VM – Capítulo 129 – Os 12 imortais. Parte 3.



— 1 minuto! — Deme avisou.

— Entendido. — Rafir respondeu. — Pessoal, a visita está a caminho, tomem suas posições e Ave Império!

— Ave Império! — Todos responderam.

Não demorou muito para um grupo de soldados surgirem na linha das árvores.

— Boa tarde! — Rafir saudou de forma distraída.

— O que aconteceu aqui? — O líder dos guardas ficou desnorteado quando viu a imensa pilha de corpos pegando fogo.

— Nada de mais, apenas exterminamos um grupo de goblins. — Ele respondeu.

— Espera aí, quem são vocês? — Só agora o homem notou as armas e uniformes diferentes.

— Desculpe, foi falta de educação minha. — Rafir se curvou e depois prestou continência. — Tenente Rafir, membro das Forças Especiais Imperiais COMANDOS.

— Forças Imperiais? — Todo o esquadrão do Reino Central sacou suas espadas e deu um passo atrás.

— Opa, não vamos criar pânico, nosso pequeno esquadrão veio aqui e lutou bravamente contra esses goblins, parece que eles atacaram um pequeno grupo de guardas do reino, pena que apenas um único soldado sobreviveu. — Rafir sorriu.
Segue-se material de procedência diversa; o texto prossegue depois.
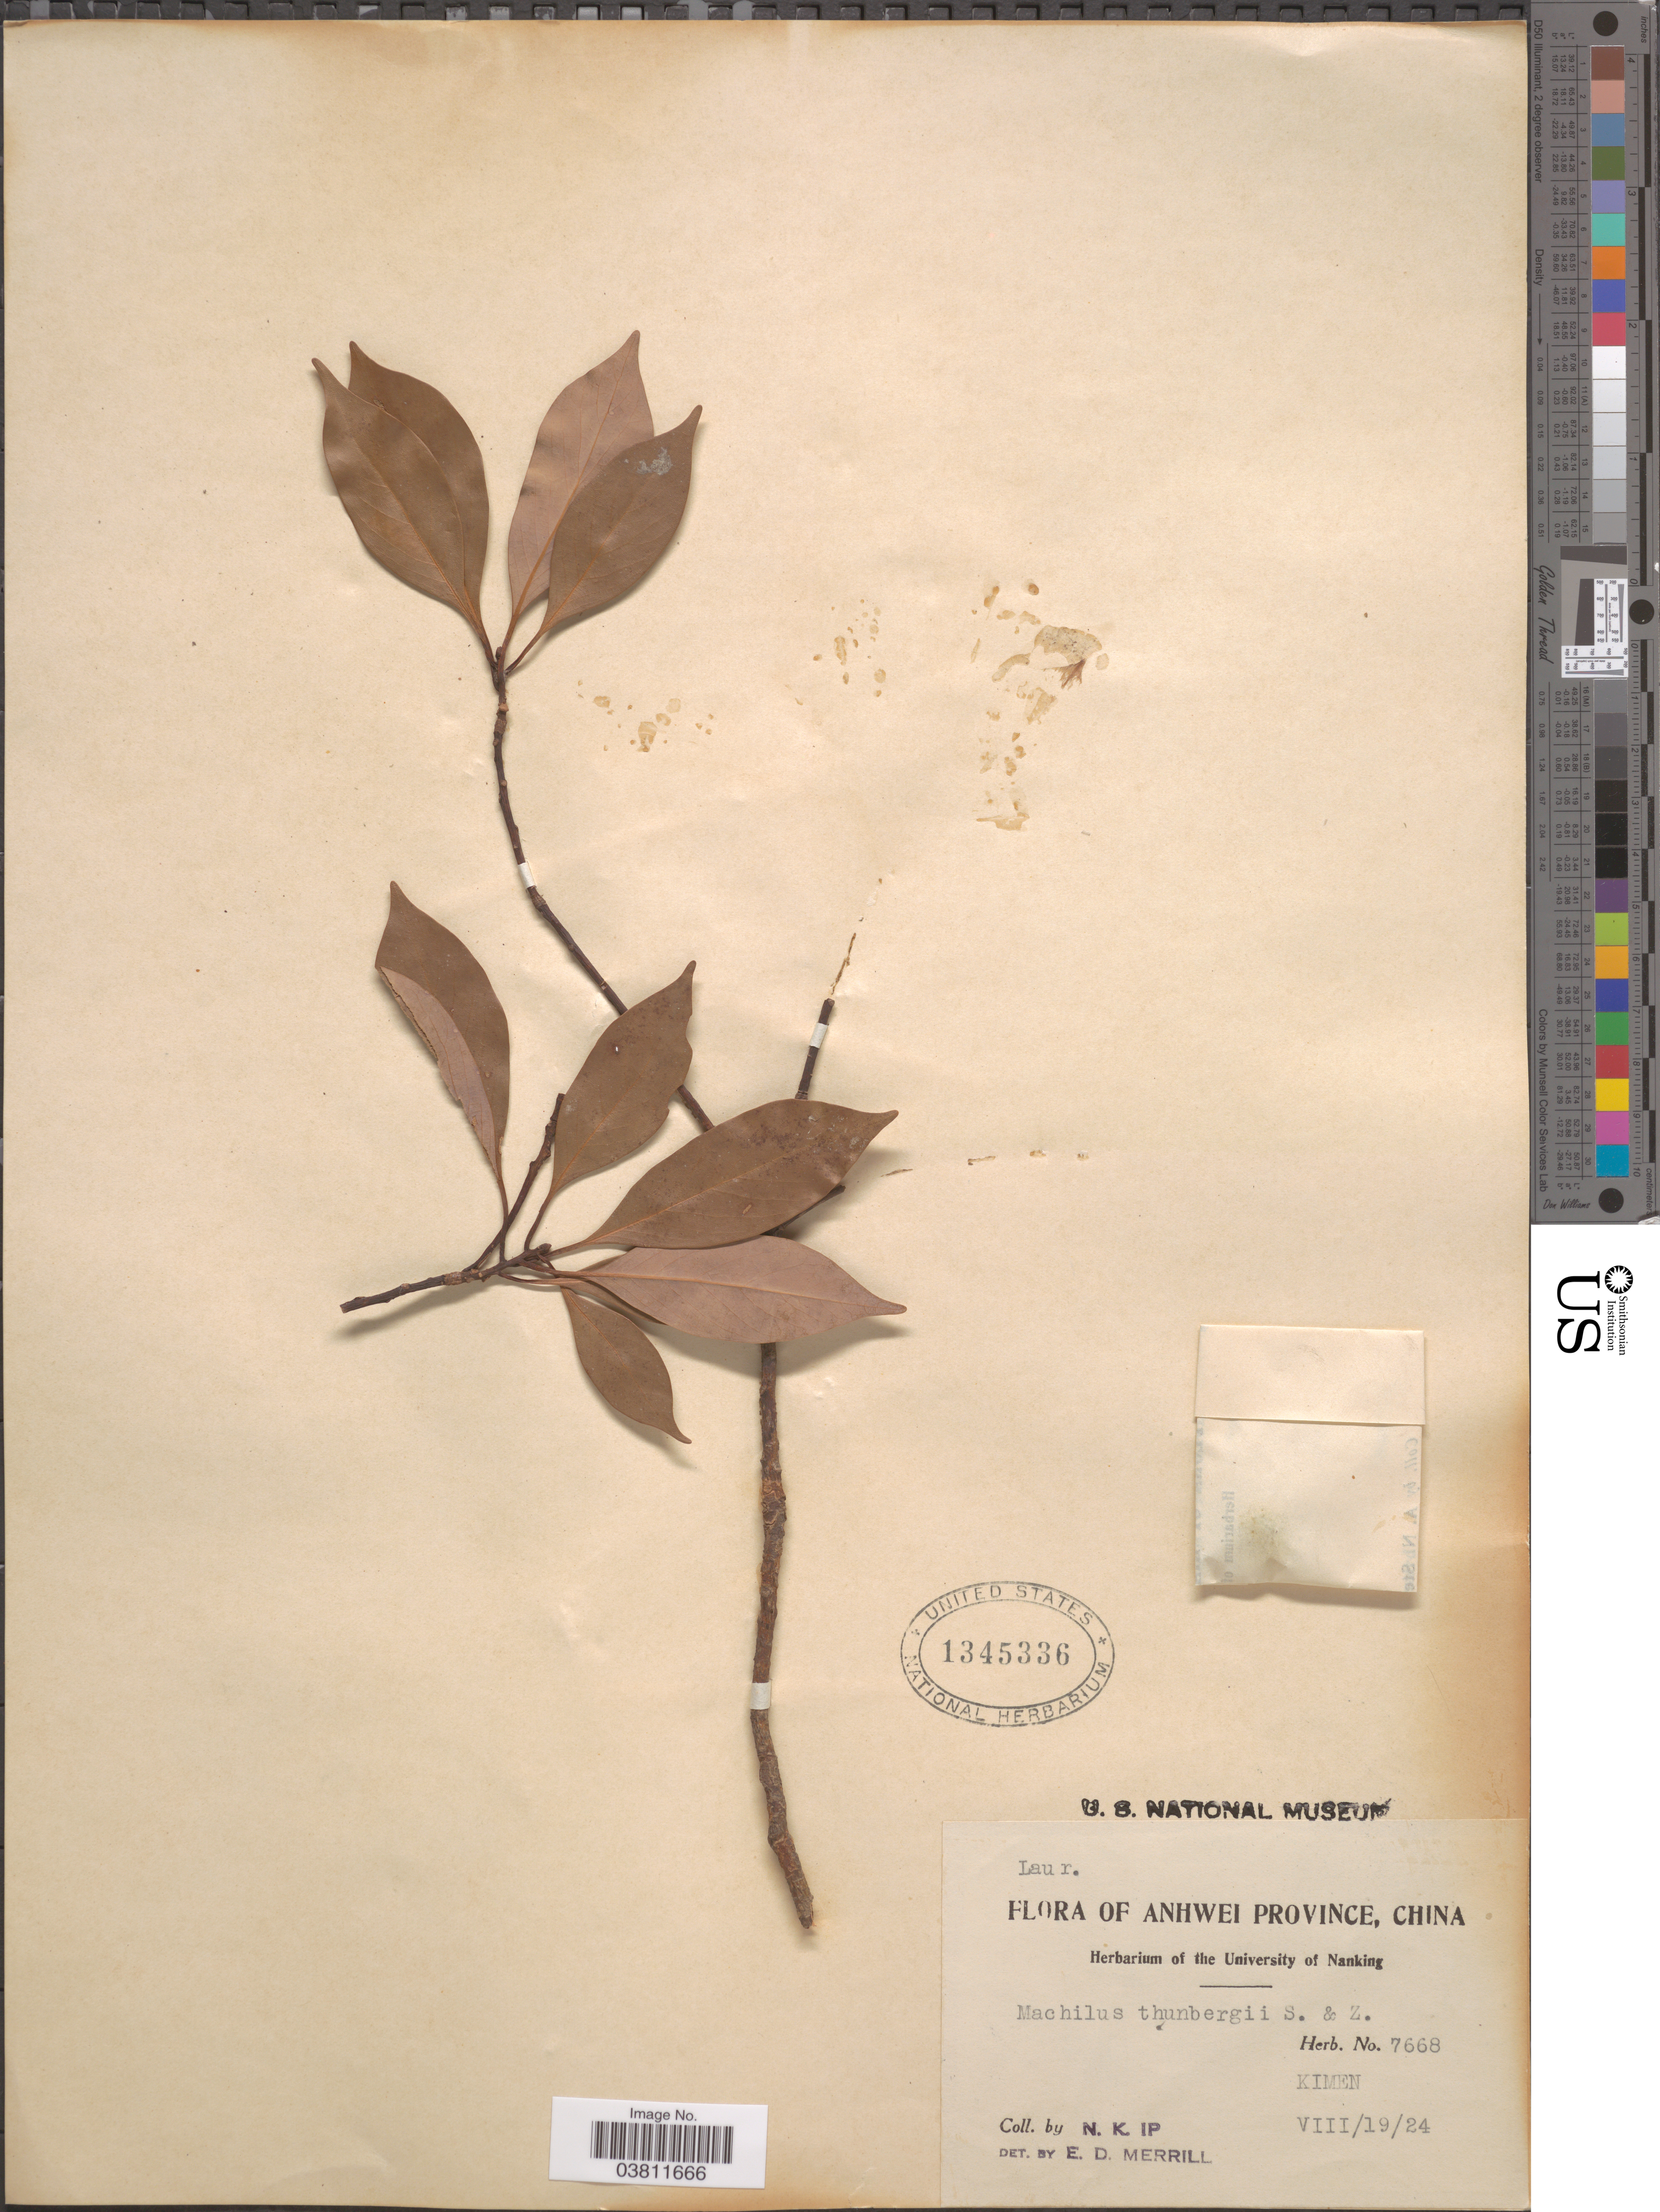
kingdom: Plantae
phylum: Tracheophyta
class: Magnoliopsida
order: Laurales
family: Lauraceae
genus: Machilus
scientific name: Machilus thunbergii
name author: Siebold & Zucc.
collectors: N. Ip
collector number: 7668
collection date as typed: Transcribed d/m/y: 19/8/24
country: China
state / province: Anhui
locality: Anhwei Province. Kimen.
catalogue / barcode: US 1345336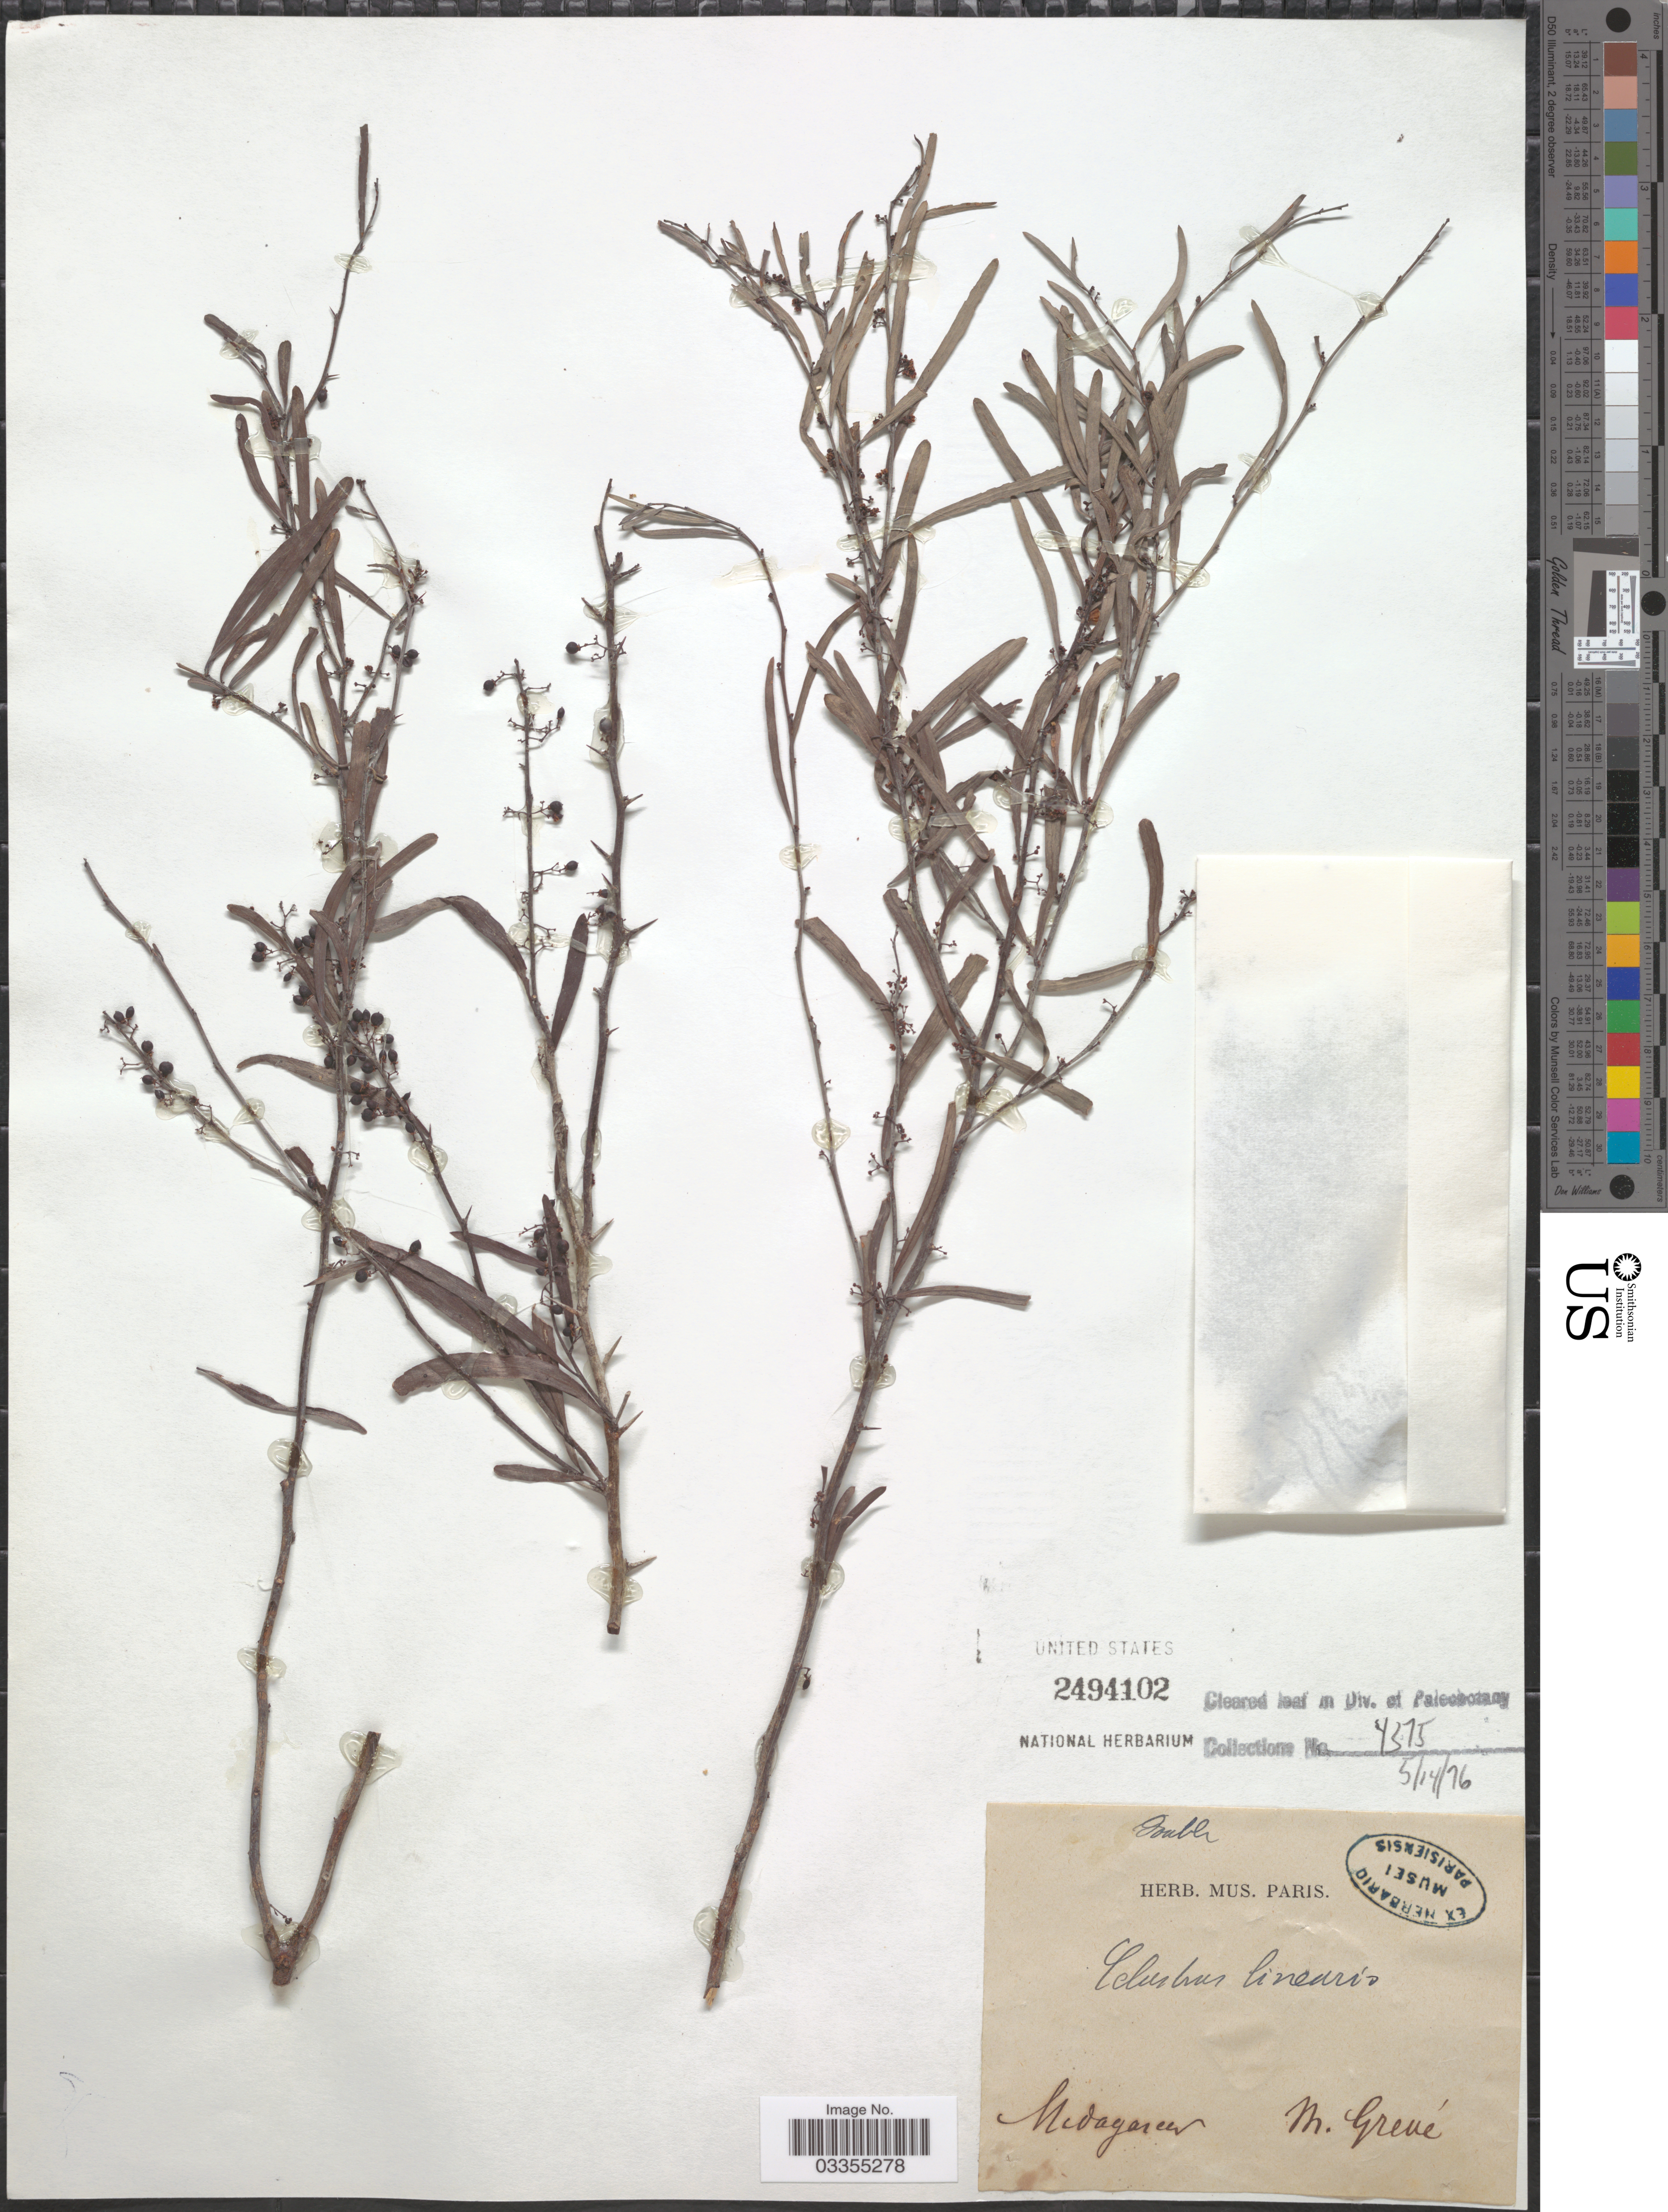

— O que você quer dizer? — O guarda suou frio.

— Isso. — Rafir estalou os dedos e um segundo depois apenas o guarda estava de pé. — Parece que o senhor é o felizardo, agora por que não nos agradece por nossa generosidade e nos conta algumas coisas que queremos saber.

* Engole.* — Por favor, não me matem! — O homem estava aterrorizado, ele não estava crendo no que seus olhos tinham visto.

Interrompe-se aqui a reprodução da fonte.